Task inputs below:

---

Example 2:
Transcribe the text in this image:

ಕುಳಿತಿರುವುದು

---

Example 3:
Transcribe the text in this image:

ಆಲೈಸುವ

End of Task inputs.

Everything in the records should be written out again exactly.

---

Example 2:
Transcribe the text in this image:

ಕುಳಿತಿರುವುದು

---

Example 3:
Transcribe the text in this image:

ಆಲೈಸುವ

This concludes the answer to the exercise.